◆ Activity:
Whenever a line of the data below holds the string "hand", copy that line.

◆ Provided material:

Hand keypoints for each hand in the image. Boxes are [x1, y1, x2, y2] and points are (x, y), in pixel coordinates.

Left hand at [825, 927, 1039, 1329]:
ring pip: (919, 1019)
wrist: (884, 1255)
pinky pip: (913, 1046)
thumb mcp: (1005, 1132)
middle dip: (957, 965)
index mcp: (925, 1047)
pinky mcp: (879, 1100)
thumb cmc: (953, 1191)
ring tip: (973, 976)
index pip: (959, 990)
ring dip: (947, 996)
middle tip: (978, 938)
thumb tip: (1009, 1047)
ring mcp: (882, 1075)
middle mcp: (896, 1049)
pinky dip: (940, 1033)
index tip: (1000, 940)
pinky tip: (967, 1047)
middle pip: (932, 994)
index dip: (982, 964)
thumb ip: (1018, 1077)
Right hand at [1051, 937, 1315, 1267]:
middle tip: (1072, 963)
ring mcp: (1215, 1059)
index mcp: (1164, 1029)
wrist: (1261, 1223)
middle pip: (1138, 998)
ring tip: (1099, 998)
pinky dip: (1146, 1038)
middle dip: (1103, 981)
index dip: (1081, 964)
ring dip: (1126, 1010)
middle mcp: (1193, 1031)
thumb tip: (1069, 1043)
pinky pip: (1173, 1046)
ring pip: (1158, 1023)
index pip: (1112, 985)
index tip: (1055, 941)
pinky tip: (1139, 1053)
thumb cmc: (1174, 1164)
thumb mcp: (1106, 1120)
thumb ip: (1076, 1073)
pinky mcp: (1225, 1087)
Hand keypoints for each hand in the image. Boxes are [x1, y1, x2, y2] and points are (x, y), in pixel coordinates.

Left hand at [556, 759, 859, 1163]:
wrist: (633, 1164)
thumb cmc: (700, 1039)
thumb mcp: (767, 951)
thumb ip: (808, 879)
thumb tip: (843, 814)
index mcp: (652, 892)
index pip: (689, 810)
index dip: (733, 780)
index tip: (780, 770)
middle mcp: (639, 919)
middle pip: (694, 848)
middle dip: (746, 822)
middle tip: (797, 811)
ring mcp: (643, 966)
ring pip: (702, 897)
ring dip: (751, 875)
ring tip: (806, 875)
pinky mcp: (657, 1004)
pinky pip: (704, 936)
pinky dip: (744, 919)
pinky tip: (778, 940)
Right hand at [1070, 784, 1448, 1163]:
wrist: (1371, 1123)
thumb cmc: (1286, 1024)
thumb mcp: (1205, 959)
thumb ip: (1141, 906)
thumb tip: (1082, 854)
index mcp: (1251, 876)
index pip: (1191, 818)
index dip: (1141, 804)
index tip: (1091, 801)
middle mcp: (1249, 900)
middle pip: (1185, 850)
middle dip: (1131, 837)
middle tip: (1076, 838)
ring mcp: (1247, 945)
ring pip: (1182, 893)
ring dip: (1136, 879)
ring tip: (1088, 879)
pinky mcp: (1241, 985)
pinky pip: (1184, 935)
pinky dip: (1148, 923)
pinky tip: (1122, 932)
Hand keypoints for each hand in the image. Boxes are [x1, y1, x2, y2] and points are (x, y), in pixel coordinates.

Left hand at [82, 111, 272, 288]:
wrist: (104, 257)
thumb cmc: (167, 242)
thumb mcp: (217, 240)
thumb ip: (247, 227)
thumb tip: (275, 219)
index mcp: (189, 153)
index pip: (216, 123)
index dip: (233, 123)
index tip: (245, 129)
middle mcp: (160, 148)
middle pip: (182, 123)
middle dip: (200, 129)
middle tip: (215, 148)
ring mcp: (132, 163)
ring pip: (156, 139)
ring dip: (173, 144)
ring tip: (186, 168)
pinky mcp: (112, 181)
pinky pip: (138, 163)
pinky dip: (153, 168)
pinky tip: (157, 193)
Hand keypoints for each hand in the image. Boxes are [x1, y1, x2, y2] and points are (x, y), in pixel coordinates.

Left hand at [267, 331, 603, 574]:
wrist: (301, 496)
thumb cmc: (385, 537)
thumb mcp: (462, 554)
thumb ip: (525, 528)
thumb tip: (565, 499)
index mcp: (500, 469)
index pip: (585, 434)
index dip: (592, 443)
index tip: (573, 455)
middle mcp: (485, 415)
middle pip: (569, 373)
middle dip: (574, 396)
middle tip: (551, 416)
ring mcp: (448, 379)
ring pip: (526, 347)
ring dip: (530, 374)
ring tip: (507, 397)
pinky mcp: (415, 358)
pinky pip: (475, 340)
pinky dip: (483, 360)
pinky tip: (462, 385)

◆ Answer to the problem:
Hand keypoints for each hand in the image. Boxes are [x1, y1, x2, y2] and points are (x, y), in pixel coordinates.
Left hand at [825, 927, 1039, 1329]:
Right hand at [1051, 937, 1315, 1267]:
Hand keypoints for each hand in the image. Boxes are [x1, y1, x2, y2] and points are (x, y), in pixel coordinates.
Left hand at [556, 759, 859, 1163]:
Right hand at [1070, 784, 1448, 1163]:
Hand keypoints for each hand in the image. Boxes are [x1, y1, x2, y2] and points are (x, y), in pixel coordinates.
Left hand at [82, 111, 272, 288]:
Hand keypoints for each hand in the image. Boxes are [x1, y1, x2, y2] and points are (x, y), in pixel coordinates.
Left hand at [267, 331, 603, 574]:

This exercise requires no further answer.